### DIRECTIONS FOR THIS TASK:
An acceptable answer contains every record below, unchanged, and no pictures.

**** EXTRACTED RECORDS ****

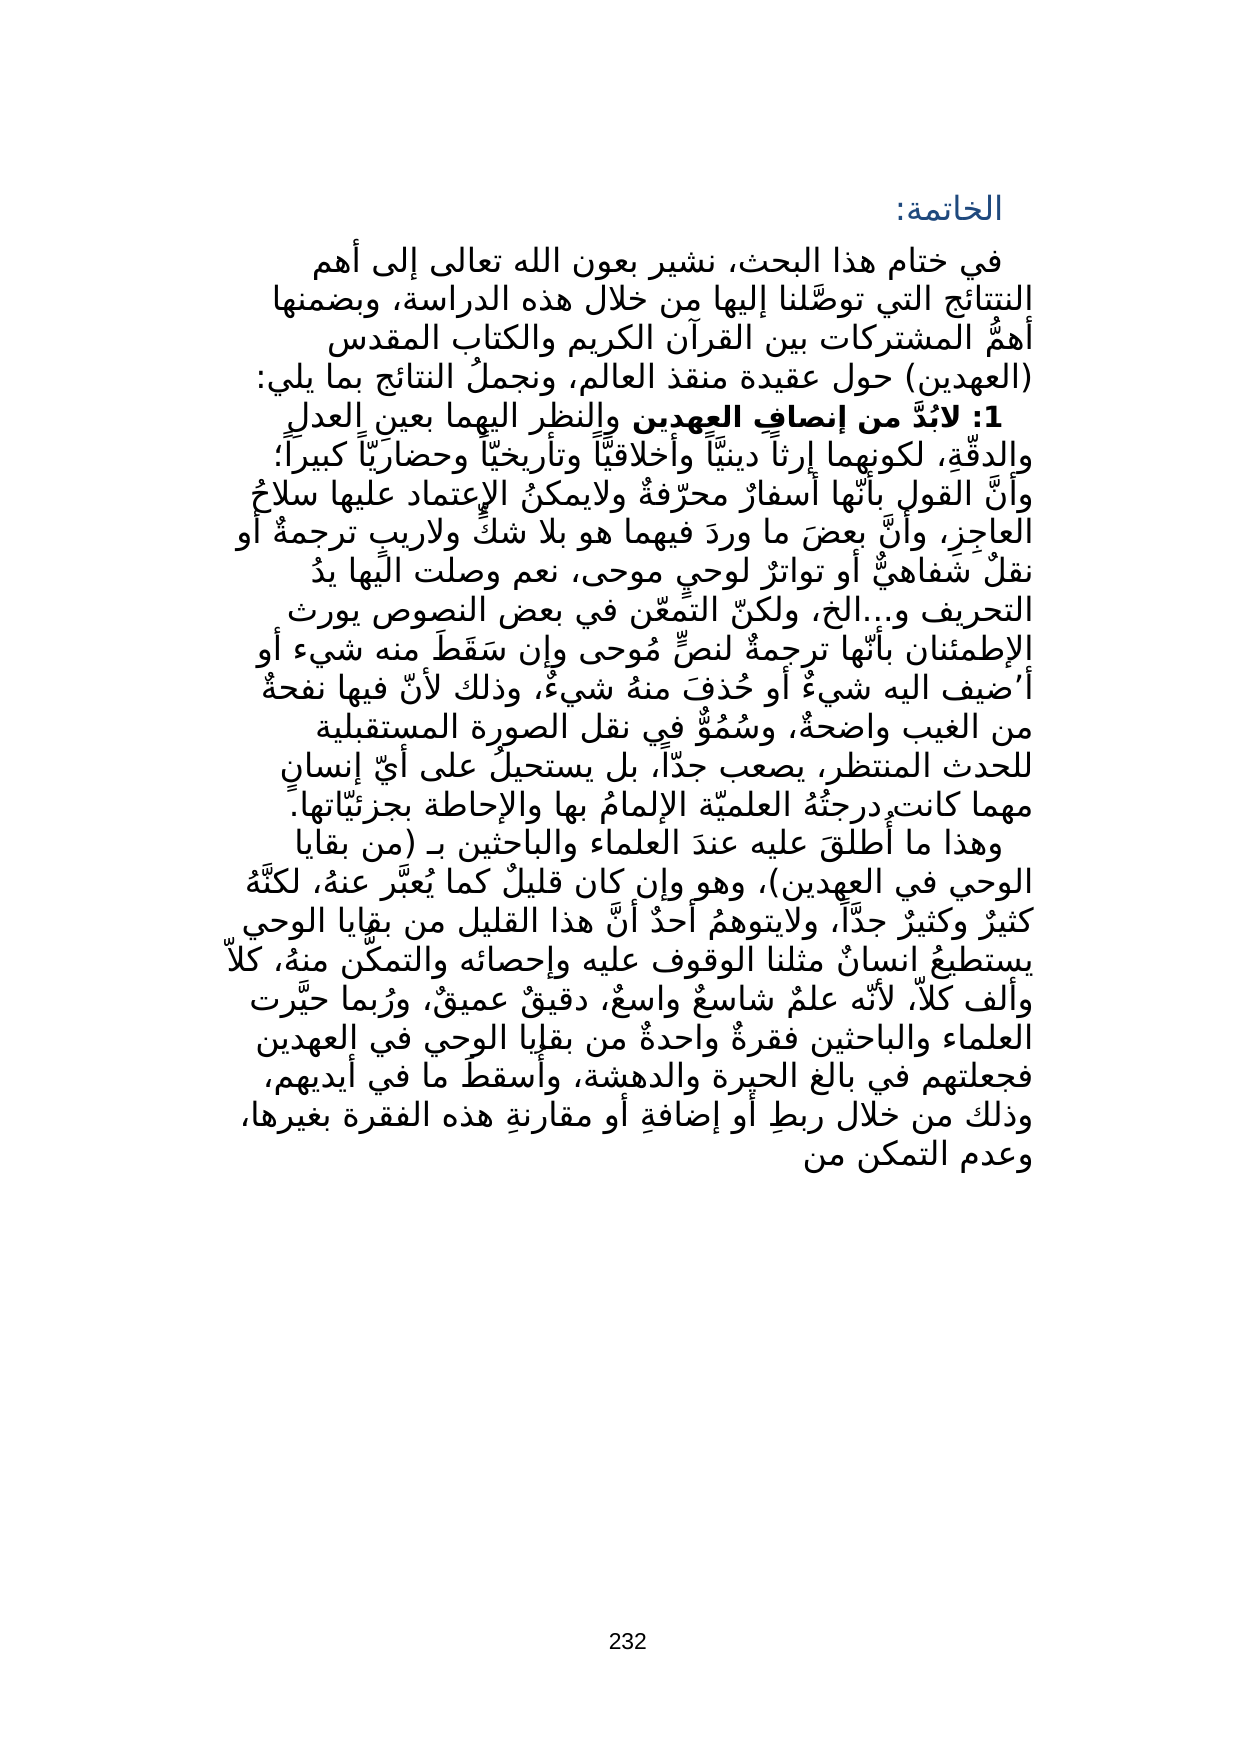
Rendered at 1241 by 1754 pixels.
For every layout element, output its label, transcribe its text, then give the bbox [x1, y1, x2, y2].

text 1: لابُدَّ من إنصافِ العهدين والنظر اليهما بعينِ العدلِ والدقّةِ، لكونهما إرثاً دينيَّاً وأخلاقيَّاً وتأريخيّاً وحضاريّاً كبيراً؛ وأنَّ القول بأنّها أسفارٌ محرّفةٌ ولايمكنُ الإعتماد عليها سلاحُ العاجِزِ، وأنَّ بعضَ ما وردَ فيهما هو بلا شكٍّ ولاريبٍ ترجمةٌ أو نقلٌ شفاهيٌّ أو تواترٌ لوحيٍ موحى، نعم وصلت اليها يدُ التحريف و...الخ، ولكنّ التمعّن في بعض النصوص يورث الإطمئنان بأنّها ترجمةٌ لنصٍّ مُوحى وإن سَقَطَ منه شيء أو أ’ضيف اليه شيءٌ أو حُذفَ منهُ شيءٌ، وذلك لأنّ فيها نفحةٌ من الغيب واضحةٌ، وسُمُوٌّ في نقل الصورة المستقبلية للحدث المنتظر، يصعب جدّاً، بل يستحيلُ على أيّ إنسانٍ مهما كانت درجتُهُ العلميّة الإلمامُ بها والإحاطة بجزئيّاتها. [222, 396, 1033, 824]
text وهذا ما أُطلقَ عليه عندَ العلماء والباحثين بـ (من بقايا الوحي في العهدين)، وهو وإن كان قليلٌ كما يُعبَّر عنهُ، لكنَّهُ كثيرٌ وكثيرٌ جدَّاً، ولايتوهمُ أحدٌ أنَّ هذا القليل من بقايا الوحي يستطيعُ انسانٌ مثلنا الوقوف عليه وإحصائه والتمكُّن منهُ، كلاّ وألف كلاّ، لأنّه علمٌ شاسعٌ واسعٌ، دقيقٌ عميقٌ، ورُبما حيَّرت العلماء والباحثين فقرةٌ واحدةٌ من بقايا الوحي في العهدين فجعلتهم في بالغ الحيرة والدهشة، وأُسقطَ ما في أيديهم، وذلك من خلال ربطِ أو إضافةِ أو مقارنةِ هذه الفقرة بغيرها، وعدم التمكن من [222, 824, 1033, 1173]
subtitle الخاتمة: [222, 190, 1033, 228]
text في ختام هذا البحث، نشير بعون الله تعالى إلى أهم النتتائج التي توصَّلنا إليها من خلال هذه الدراسة، وبضمنها أهمُّ المشتركات بين القرآن الكريم والكتاب المقدس (العهدين) حول عقيدة منقذ العالم، ونجملُ النتائج بما يلي: [222, 241, 1033, 396]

****

### ANSWER SECTION:
Rendered at 1241 by 1754 pixels.
For every layout element, output its label, transcribe its text, then give the bbox [x1, y1, x2, y2].

text 1: لابُدَّ من إنصافِ العهدين والنظر اليهما بعينِ العدلِ والدقّةِ، لكونهما إرثاً دينيَّاً وأخلاقيَّاً وتأريخيّاً وحضاريّاً كبيراً؛ وأنَّ القول بأنّها أسفارٌ محرّفةٌ ولايمكنُ الإعتماد عليها سلاحُ العاجِزِ، وأنَّ بعضَ ما وردَ فيهما هو بلا شكٍّ ولاريبٍ ترجمةٌ أو نقلٌ شفاهيٌّ أو تواترٌ لوحيٍ موحى، نعم وصلت اليها يدُ التحريف و...الخ، ولكنّ التمعّن في بعض النصوص يورث الإطمئنان بأنّها ترجمةٌ لنصٍّ مُوحى وإن سَقَطَ منه شيء أو أ’ضيف اليه شيءٌ أو حُذفَ منهُ شيءٌ، وذلك لأنّ فيها نفحةٌ من الغيب واضحةٌ، وسُمُوٌّ في نقل الصورة المستقبلية للحدث المنتظر، يصعب جدّاً، بل يستحيلُ على أيّ إنسانٍ مهما كانت درجتُهُ العلميّة الإلمامُ بها والإحاطة بجزئيّاتها. [222, 396, 1033, 824]
text وهذا ما أُطلقَ عليه عندَ العلماء والباحثين بـ (من بقايا الوحي في العهدين)، وهو وإن كان قليلٌ كما يُعبَّر عنهُ، لكنَّهُ كثيرٌ وكثيرٌ جدَّاً، ولايتوهمُ أحدٌ أنَّ هذا القليل من بقايا الوحي يستطيعُ انسانٌ مثلنا الوقوف عليه وإحصائه والتمكُّن منهُ، كلاّ وألف كلاّ، لأنّه علمٌ شاسعٌ واسعٌ، دقيقٌ عميقٌ، ورُبما حيَّرت العلماء والباحثين فقرةٌ واحدةٌ من بقايا الوحي في العهدين فجعلتهم في بالغ الحيرة والدهشة، وأُسقطَ ما في أيديهم، وذلك من خلال ربطِ أو إضافةِ أو مقارنةِ هذه الفقرة بغيرها، وعدم التمكن من [222, 824, 1033, 1173]
subtitle الخاتمة: [222, 190, 1033, 228]
text في ختام هذا البحث، نشير بعون الله تعالى إلى أهم النتتائج التي توصَّلنا إليها من خلال هذه الدراسة، وبضمنها أهمُّ المشتركات بين القرآن الكريم والكتاب المقدس (العهدين) حول عقيدة منقذ العالم، ونجملُ النتائج بما يلي: [222, 241, 1033, 396]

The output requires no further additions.